STAC Catalogs and Conventions

The CEDA STAC catalogs are accessible via an API portal at https://api.ceda.stac.ac.uk.

The Spatio-Temporal Asset Catalog Logo

1. The basics of STAC

Spatio-Temporal Asset Catalog is an emerging standard for storing Geospatial assets in JSON-style format, with a convention for metadata attributes to be stored so that STAC records are uniform and standardised across institutions and data centers. The STAC methodology consists of several hierarchical layers for organising geospatial data such that searching and accessing data are made consistent and easy. STAC objects are grouped into three categories, as seen in the figure:

  • STAC Assets: Lowest level object, a single NetCDF file representing some arbitrary N-dimensional data.

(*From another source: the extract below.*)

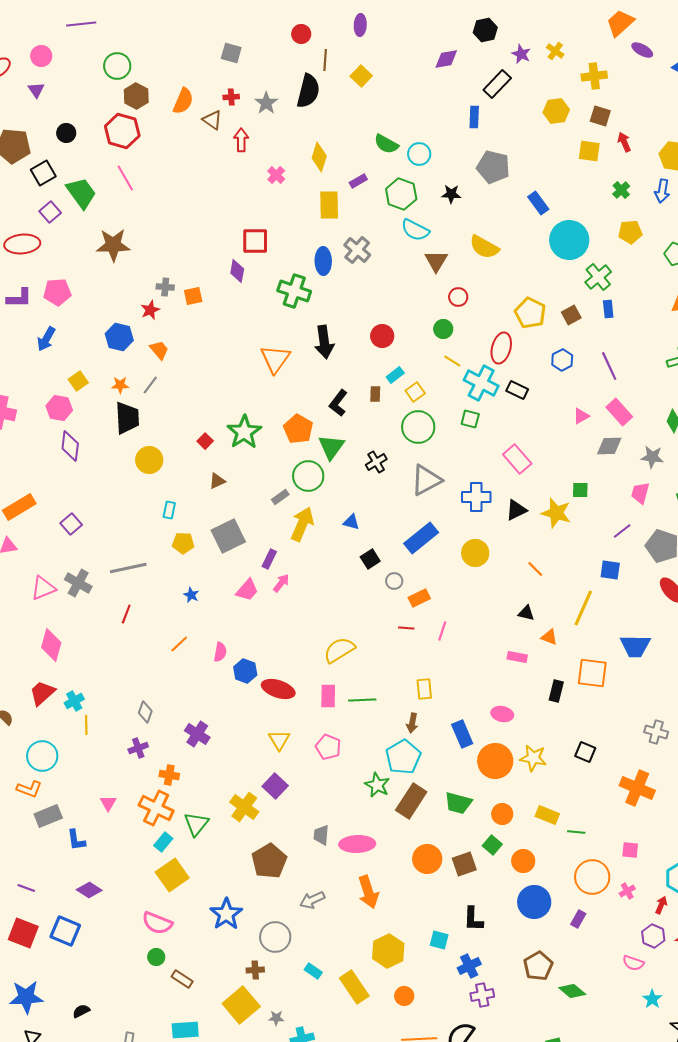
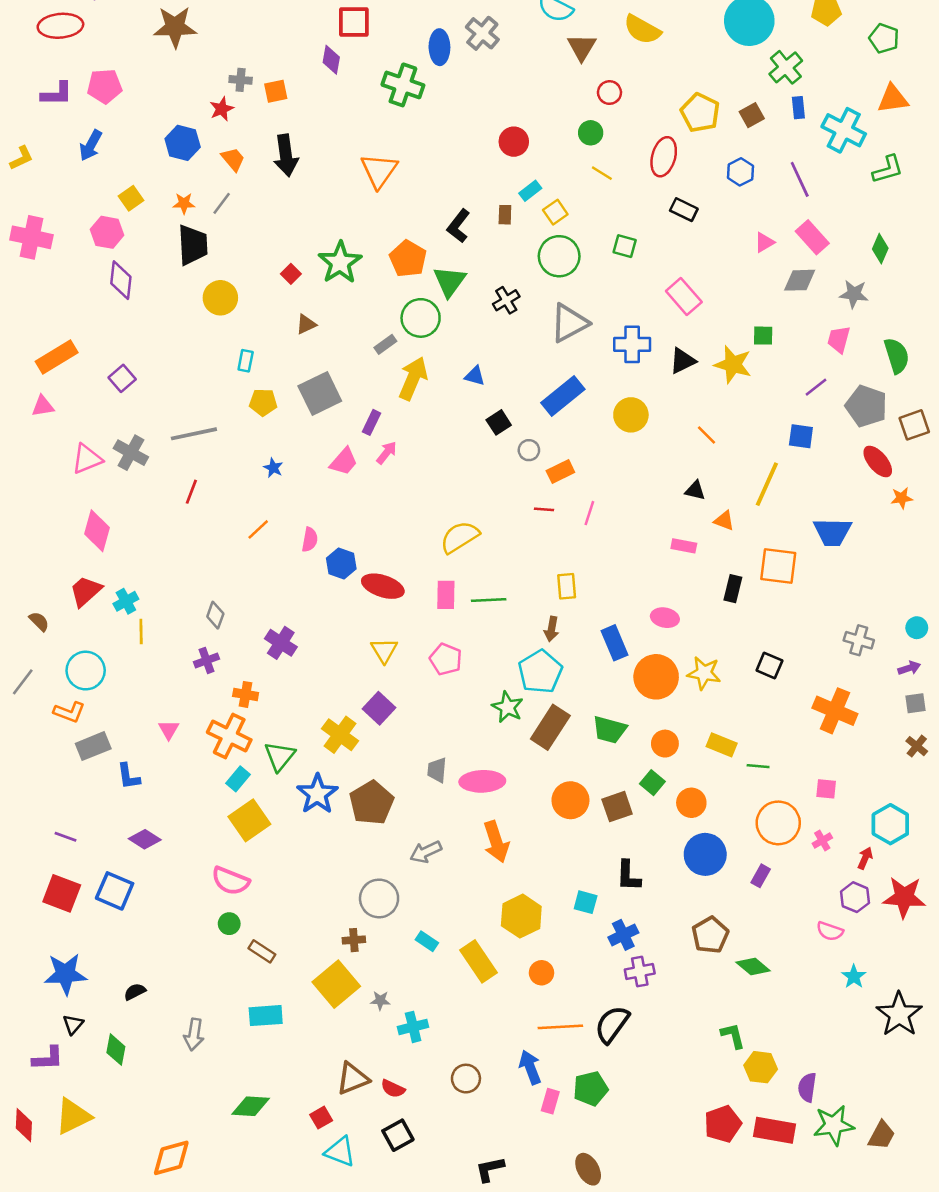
black arrow: (324, 342) -> (286, 155), moved
cyan cross: (481, 383) -> (844, 130), moved
blue star: (226, 914) -> (317, 794), moved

  • STAC Items: A grouping of assets that are associated by some attributes. This could be a set of NetCDF files or a Cloud Optimised object like a Zarr Store.

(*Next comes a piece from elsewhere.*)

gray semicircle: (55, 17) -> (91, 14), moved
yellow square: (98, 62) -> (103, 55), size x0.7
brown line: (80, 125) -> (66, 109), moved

  • STAC Catalog: Access point for Item browsing, all items can be searched via their defined attributes using an API.

Read more about STAC conventions and possible extensions/plugins on the STAC Docs.

2. STAC Conventions from CEDA

At CEDA we have created multiple STAC Catalogs for various collections of data, all accessible via a single URL - this is what DataPoint uses. Our convention for storing cloud format records alongside more traditional file types is to create an Item for each dataset object. This item then has one or more assets; the original data files in NetCDF or similar formats plus a reference-file asset which is typically a Kerchunk or CFA file. Zarr will likely also fit under this or perhaps a different keyword asset name. Items may have multiple reference-file assets, but should not have more than one of the same format. For example an item can have a Kerchunk and Zarr asset, but should not have two Kerchunk assets since each item should have a one-to-one mapping with a cloud dataset object.

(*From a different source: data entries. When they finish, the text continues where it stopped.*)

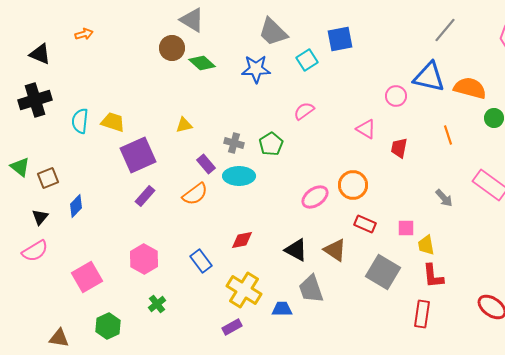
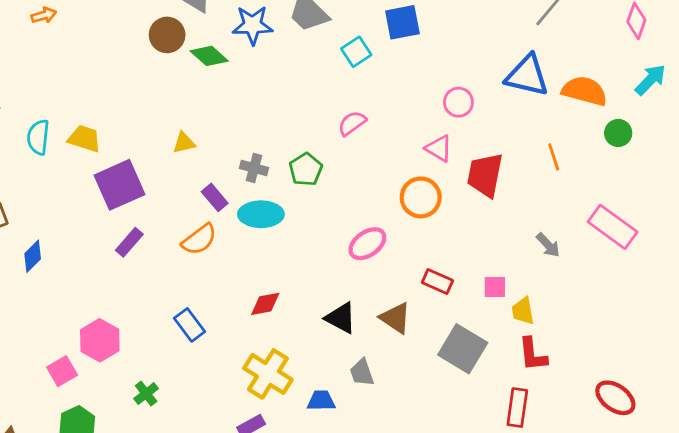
blue star: (256, 69) -> (253, 25), moved
pink circle: (396, 96) -> (458, 102), moved
red trapezoid: (399, 148) -> (485, 175), size x1.6
orange circle: (353, 185) -> (421, 197), moved
pink hexagon: (144, 259) -> (100, 340), moved
blue rectangle: (201, 261) -> (190, 325), moved
pink square: (87, 277) -> (62, 371), moved, size x0.7
gray trapezoid: (311, 289) -> (362, 373), size x0.7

DataPoint can identify the reference-file assets and check the cloud_format property if it exists to direct the user as to which format the asset represents. The asset then contains properties like open_zarr_kwargs or open_mapper_kwargs which are used internally to open an xarray dataset object to serve to the user. The actual loading of the cloud object into a dataset happens as lazily as possible - meaning the data is not accessed until directly requested to preserve memory space in the user’s environment for as long as possible.